Basic Yorkshire Pudding Batter Mix: The Pantry Flour, Aldi

Basic Yorkshire Pudding Batter Mix Pantry Flour Aldi

A basic Yorkshire pudding batter mix is just three ingredients, but if you’ve never, or rarely, made a Yorkshire pudding yourself then you might become overwhelmed by the vast array of alternatives!  In short, most recipes work – it’s a combination of the recipe, the consistency of the batter, the size/shape dish you bake it in and your own oven/temperature.  If you put these 3 ingredients into a bowl and mix them into a batter then get it into the oven and wait … you will end up with something that is edible – and that’s the bottom line, so it won’t go in the bin.  Some recipes, if you get them wrong, you’ve wasted time and effort and still have no dinner.  With a Yorkshire pudding you’ve “wasted pennies”, using simple ingredients, but still have food that is edible 🙂

Never Be Scared – There is No Secret!

There is no real secret to making a Yorkshire pudding, just variations and tips/tricks that people have tried and they like the result they get.  Never think it’s something hard and unachievable, making a Yorkshire pudding is a straight forward process…

Just for the record, when I last bought a bag of plain flour, I noticed it had a basic Yorkshire pudding batter mix recipe on the side, so I thought I’d pop it on here for anybody who is looking for a simple recipe, written by “people who should know what they’re talking about”!  A flour manufacturer recipe will just work, it’s in their interests to give you a recipe that works!

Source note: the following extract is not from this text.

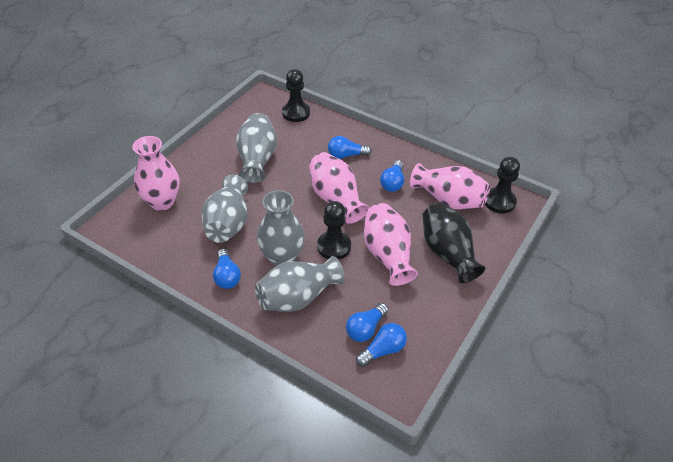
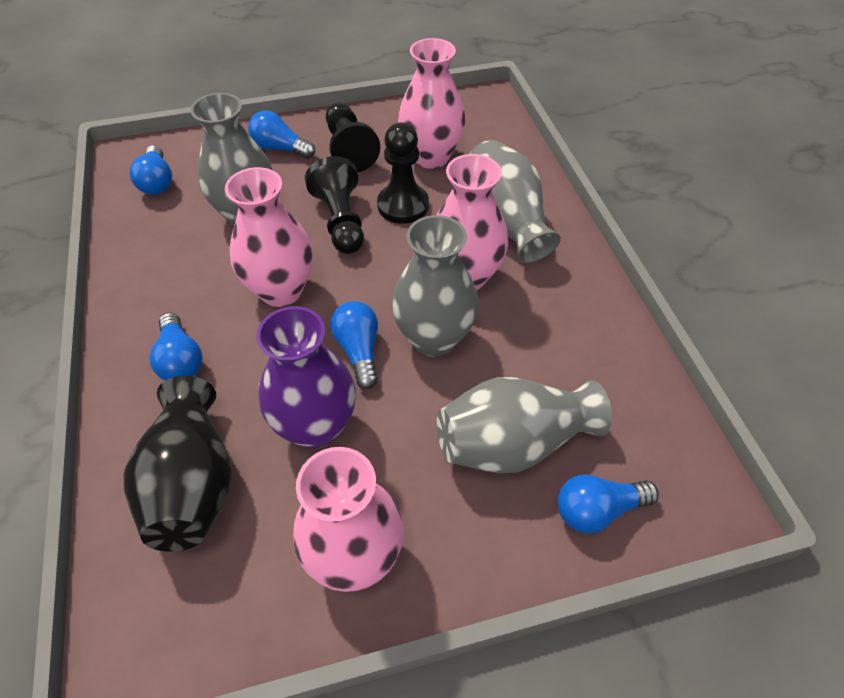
purple vase: 0 -> 1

This is the Yorkshire pudding recipe from the side of the Aldi The Pantry Plain Flour bag:


  • 175g/6oz plain flour
  • 2 Free range eggs
  • 175ml/6fl oz Milk (whole or semi-skimmed)
  • 110ml/4oz Water
  • 2 tablespoons Beef dripping or vegetable oil
  • a pinch of Salt and freshly milled Black Pepper


  1. Pre-heat the oven to 220C/425F/Gas Mark 7.
  2. Begin by placing the flour into a large mixing bowl. With the back of a tablespoon, make a well in the centre of the flour and break the eggs into it. Add the salt and pepper.
  3. Now measure the milk and water into a measuring jug. Whisk the eggs and as you bet them the flour around the edges will be slowly incorporated. When the mixture becomes stiff, simply add the milk and water mixture gradually, keeping the whisk going. Stop and scrape the sides of the bowl with a spatula so that any lumps can be pushed down into the batter, then whisk again until all is smooth.
  4. Spoon two tablespoons of beef dripping or vegetable oil into the roasting tin and allow it to pre-heat in the oven. When the oven is up to temperature remove the tin, using an oven glove, and place it over direct heat (turned to medium). Then, when the fat begins to shimmer and smoke a little, pour in the batter. Tip it evenly all round and then place the tin on a high shelf in the oven and cook the Yorkshire pudding for 40 minutes or until golden brown and crisps.
  5. Serve it cut into squares.

I will declare, quite openly, that the above recipe is not how I make Yorkshire puddings, but if you’re seeking a basic, printed, recipe for Yorkshire puddings, then above is what you’re looking for.  I’ve been making Yorkshire pudding batter for over 40 years, so, of course, I’ve got my own way of doing it (which you can translate to “found the easiest way for me” and “I do it by eye”).  Once you’ve cooked 3-4 Yorkshire puddings you’ll have understood how yours turn out and made your own adjustments for preference and results!

I do have an obsession though of collecting little recipe cards and cutting out the recipes from packets…. a habit that started when I was about 12 and started a scrap book (unfortunately I did have to bin that about 10 years ago during a big clear out and house move).

There really is no “secret black art” – and there’s no need to be afraid of trying to cook a Yorkshire pudding… what’s the worst that can happen?  Well, the worst is it won’t rise, or that it rises too fast and burns the top edges, or takes longer to cook than you thought … but you still have a Yorkshire pudding don’t you!